- **Task item**:
Exactly as written, set down every entry once more.

- **Excerpted records**:

○ ○ ○ ○ ○

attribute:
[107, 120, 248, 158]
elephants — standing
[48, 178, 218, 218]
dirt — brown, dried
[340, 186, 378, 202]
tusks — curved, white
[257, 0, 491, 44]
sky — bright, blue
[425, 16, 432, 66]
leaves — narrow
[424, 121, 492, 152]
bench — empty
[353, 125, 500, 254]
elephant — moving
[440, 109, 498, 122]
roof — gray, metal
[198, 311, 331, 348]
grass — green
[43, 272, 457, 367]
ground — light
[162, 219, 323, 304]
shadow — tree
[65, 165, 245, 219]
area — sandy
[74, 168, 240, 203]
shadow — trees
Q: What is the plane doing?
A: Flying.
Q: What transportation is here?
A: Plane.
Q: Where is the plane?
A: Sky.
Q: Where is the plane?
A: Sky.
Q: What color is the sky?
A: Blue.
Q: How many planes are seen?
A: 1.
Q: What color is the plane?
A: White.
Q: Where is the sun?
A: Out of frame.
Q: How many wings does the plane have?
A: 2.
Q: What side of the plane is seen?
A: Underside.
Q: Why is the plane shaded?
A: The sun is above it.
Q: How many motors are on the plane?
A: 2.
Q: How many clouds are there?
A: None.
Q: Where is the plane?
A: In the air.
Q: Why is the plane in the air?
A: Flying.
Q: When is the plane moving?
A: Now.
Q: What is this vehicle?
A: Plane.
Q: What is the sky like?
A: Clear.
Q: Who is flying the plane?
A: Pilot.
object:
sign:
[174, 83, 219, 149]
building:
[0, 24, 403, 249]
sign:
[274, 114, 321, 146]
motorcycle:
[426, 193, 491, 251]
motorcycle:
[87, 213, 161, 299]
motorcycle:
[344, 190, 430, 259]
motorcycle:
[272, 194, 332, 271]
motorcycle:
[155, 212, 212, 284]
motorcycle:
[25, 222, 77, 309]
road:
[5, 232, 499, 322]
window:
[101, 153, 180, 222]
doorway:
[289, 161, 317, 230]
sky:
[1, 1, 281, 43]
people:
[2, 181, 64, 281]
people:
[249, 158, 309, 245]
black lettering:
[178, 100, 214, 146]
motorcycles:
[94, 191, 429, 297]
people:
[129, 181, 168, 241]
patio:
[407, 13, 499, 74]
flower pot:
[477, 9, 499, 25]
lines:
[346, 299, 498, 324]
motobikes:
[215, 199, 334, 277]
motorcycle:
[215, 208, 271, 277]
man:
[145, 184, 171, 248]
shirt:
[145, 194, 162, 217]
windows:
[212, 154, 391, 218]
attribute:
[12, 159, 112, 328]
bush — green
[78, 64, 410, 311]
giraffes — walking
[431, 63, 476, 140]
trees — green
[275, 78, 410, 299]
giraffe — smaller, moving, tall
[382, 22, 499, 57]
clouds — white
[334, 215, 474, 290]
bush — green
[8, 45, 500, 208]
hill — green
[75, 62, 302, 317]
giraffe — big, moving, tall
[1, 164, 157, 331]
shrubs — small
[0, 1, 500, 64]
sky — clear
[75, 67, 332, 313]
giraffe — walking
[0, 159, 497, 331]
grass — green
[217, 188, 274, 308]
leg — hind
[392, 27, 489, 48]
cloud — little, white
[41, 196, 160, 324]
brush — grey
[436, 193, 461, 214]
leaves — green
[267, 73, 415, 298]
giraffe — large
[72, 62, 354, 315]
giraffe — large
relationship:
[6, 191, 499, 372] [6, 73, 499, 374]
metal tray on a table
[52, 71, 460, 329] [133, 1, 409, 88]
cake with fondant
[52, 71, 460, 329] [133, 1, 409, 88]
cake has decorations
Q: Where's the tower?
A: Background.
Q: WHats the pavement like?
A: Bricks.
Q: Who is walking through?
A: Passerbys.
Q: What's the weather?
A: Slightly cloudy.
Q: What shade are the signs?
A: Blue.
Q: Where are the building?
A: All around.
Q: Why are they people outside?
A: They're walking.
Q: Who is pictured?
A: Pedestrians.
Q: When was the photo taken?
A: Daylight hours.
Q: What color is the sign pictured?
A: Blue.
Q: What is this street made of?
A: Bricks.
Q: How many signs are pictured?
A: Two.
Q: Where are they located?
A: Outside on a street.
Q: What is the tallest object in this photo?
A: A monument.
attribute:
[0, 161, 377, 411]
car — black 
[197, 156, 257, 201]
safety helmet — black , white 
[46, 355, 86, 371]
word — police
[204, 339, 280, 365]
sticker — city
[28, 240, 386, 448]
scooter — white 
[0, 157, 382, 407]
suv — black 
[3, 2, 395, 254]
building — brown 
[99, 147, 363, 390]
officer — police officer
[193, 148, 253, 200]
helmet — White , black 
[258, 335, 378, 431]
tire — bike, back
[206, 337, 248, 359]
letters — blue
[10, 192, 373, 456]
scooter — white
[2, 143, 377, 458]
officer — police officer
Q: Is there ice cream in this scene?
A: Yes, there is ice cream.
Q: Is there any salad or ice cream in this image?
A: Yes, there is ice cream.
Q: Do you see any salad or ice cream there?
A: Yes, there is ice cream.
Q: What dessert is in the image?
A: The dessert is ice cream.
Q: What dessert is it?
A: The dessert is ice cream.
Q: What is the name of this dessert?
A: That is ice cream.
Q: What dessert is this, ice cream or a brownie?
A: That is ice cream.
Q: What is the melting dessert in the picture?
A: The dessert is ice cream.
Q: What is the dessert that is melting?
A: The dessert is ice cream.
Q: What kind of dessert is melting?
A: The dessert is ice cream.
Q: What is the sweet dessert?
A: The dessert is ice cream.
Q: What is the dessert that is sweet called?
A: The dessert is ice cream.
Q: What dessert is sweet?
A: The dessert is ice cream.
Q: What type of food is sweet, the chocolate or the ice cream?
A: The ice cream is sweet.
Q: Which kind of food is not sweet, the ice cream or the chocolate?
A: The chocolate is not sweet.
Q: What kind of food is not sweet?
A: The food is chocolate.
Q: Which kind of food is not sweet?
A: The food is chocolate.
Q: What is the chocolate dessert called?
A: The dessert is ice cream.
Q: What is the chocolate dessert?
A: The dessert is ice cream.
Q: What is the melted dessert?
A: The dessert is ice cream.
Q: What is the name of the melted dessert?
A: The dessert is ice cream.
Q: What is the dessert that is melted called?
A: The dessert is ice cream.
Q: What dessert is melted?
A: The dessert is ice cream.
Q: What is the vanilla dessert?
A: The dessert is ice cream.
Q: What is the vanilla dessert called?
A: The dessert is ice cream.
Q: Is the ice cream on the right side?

○ ○ ○ ○ ○

- **Answer for the task**:
attribute:
[107, 120, 248, 158]
elephants — standing
[48, 178, 218, 218]
dirt — brown, dried
[340, 186, 378, 202]
tusks — curved, white
[257, 0, 491, 44]
sky — bright, blue
[425, 16, 432, 66]
leaves — narrow
[424, 121, 492, 152]
bench — empty
[353, 125, 500, 254]
elephant — moving
[440, 109, 498, 122]
roof — gray, metal
[198, 311, 331, 348]
grass — green
[43, 272, 457, 367]
ground — light
[162, 219, 323, 304]
shadow — tree
[65, 165, 245, 219]
area — sandy
[74, 168, 240, 203]
shadow — trees
Q: What is the plane doing?
A: Flying.
Q: What transportation is here?
A: Plane.
Q: Where is the plane?
A: Sky.
Q: Where is the plane?
A: Sky.
Q: What color is the sky?
A: Blue.
Q: How many planes are seen?
A: 1.
Q: What color is the plane?
A: White.
Q: Where is the sun?
A: Out of frame.
Q: How many wings does the plane have?
A: 2.
Q: What side of the plane is seen?
A: Underside.
Q: Why is the plane shaded?
A: The sun is above it.
Q: How many motors are on the plane?
A: 2.
Q: How many clouds are there?
A: None.
Q: Where is the plane?
A: In the air.
Q: Why is the plane in the air?
A: Flying.
Q: When is the plane moving?
A: Now.
Q: What is this vehicle?
A: Plane.
Q: What is the sky like?
A: Clear.
Q: Who is flying the plane?
A: Pilot.
object:
sign:
[174, 83, 219, 149]
building:
[0, 24, 403, 249]
sign:
[274, 114, 321, 146]
motorcycle:
[426, 193, 491, 251]
motorcycle:
[87, 213, 161, 299]
motorcycle:
[344, 190, 430, 259]
motorcycle:
[272, 194, 332, 271]
motorcycle:
[155, 212, 212, 284]
motorcycle:
[25, 222, 77, 309]
road:
[5, 232, 499, 322]
window:
[101, 153, 180, 222]
doorway:
[289, 161, 317, 230]
sky:
[1, 1, 281, 43]
people:
[2, 181, 64, 281]
people:
[249, 158, 309, 245]
black lettering:
[178, 100, 214, 146]
motorcycles:
[94, 191, 429, 297]
people:
[129, 181, 168, 241]
patio:
[407, 13, 499, 74]
flower pot:
[477, 9, 499, 25]
lines:
[346, 299, 498, 324]
motobikes:
[215, 199, 334, 277]
motorcycle:
[215, 208, 271, 277]
man:
[145, 184, 171, 248]
shirt:
[145, 194, 162, 217]
windows:
[212, 154, 391, 218]
attribute:
[12, 159, 112, 328]
bush — green
[78, 64, 410, 311]
giraffes — walking
[431, 63, 476, 140]
trees — green
[275, 78, 410, 299]
giraffe — smaller, moving, tall
[382, 22, 499, 57]
clouds — white
[334, 215, 474, 290]
bush — green
[8, 45, 500, 208]
hill — green
[75, 62, 302, 317]
giraffe — big, moving, tall
[1, 164, 157, 331]
shrubs — small
[0, 1, 500, 64]
sky — clear
[75, 67, 332, 313]
giraffe — walking
[0, 159, 497, 331]
grass — green
[217, 188, 274, 308]
leg — hind
[392, 27, 489, 48]
cloud — little, white
[41, 196, 160, 324]
brush — grey
[436, 193, 461, 214]
leaves — green
[267, 73, 415, 298]
giraffe — large
[72, 62, 354, 315]
giraffe — large
relationship:
[6, 191, 499, 372] [6, 73, 499, 374]
metal tray on a table
[52, 71, 460, 329] [133, 1, 409, 88]
cake with fondant
[52, 71, 460, 329] [133, 1, 409, 88]
cake has decorations
Q: Where's the tower?
A: Background.
Q: WHats the pavement like?
A: Bricks.
Q: Who is walking through?
A: Passerbys.
Q: What's the weather?
A: Slightly cloudy.
Q: What shade are the signs?
A: Blue.
Q: Where are the building?
A: All around.
Q: Why are they people outside?
A: They're walking.
Q: Who is pictured?
A: Pedestrians.
Q: When was the photo taken?
A: Daylight hours.
Q: What color is the sign pictured?
A: Blue.
Q: What is this street made of?
A: Bricks.
Q: How many signs are pictured?
A: Two.
Q: Where are they located?
A: Outside on a street.
Q: What is the tallest object in this photo?
A: A monument.
attribute:
[0, 161, 377, 411]
car — black 
[197, 156, 257, 201]
safety helmet — black , white 
[46, 355, 86, 371]
word — police
[204, 339, 280, 365]
sticker — city
[28, 240, 386, 448]
scooter — white 
[0, 157, 382, 407]
suv — black 
[3, 2, 395, 254]
building — brown 
[99, 147, 363, 390]
officer — police officer
[193, 148, 253, 200]
helmet — White , black 
[258, 335, 378, 431]
tire — bike, back
[206, 337, 248, 359]
letters — blue
[10, 192, 373, 456]
scooter — white
[2, 143, 377, 458]
officer — police officer
Q: Is there ice cream in this scene?
A: Yes, there is ice cream.
Q: Is there any salad or ice cream in this image?
A: Yes, there is ice cream.
Q: Do you see any salad or ice cream there?
A: Yes, there is ice cream.
Q: What dessert is in the image?
A: The dessert is ice cream.
Q: What dessert is it?
A: The dessert is ice cream.
Q: What is the name of this dessert?
A: That is ice cream.
Q: What dessert is this, ice cream or a brownie?
A: That is ice cream.
Q: What is the melting dessert in the picture?
A: The dessert is ice cream.
Q: What is the dessert that is melting?
A: The dessert is ice cream.
Q: What kind of dessert is melting?
A: The dessert is ice cream.
Q: What is the sweet dessert?
A: The dessert is ice cream.
Q: What is the dessert that is sweet called?
A: The dessert is ice cream.
Q: What dessert is sweet?
A: The dessert is ice cream.
Q: What type of food is sweet, the chocolate or the ice cream?
A: The ice cream is sweet.
Q: Which kind of food is not sweet, the ice cream or the chocolate?
A: The chocolate is not sweet.
Q: What kind of food is not sweet?
A: The food is chocolate.
Q: Which kind of food is not sweet?
A: The food is chocolate.
Q: What is the chocolate dessert called?
A: The dessert is ice cream.
Q: What is the chocolate dessert?
A: The dessert is ice cream.
Q: What is the melted dessert?
A: The dessert is ice cream.
Q: What is the name of the melted dessert?
A: The dessert is ice cream.
Q: What is the dessert that is melted called?
A: The dessert is ice cream.
Q: What dessert is melted?
A: The dessert is ice cream.
Q: What is the vanilla dessert?
A: The dessert is ice cream.
Q: What is the vanilla dessert called?
A: The dessert is ice cream.
Q: Is the ice cream on the right side?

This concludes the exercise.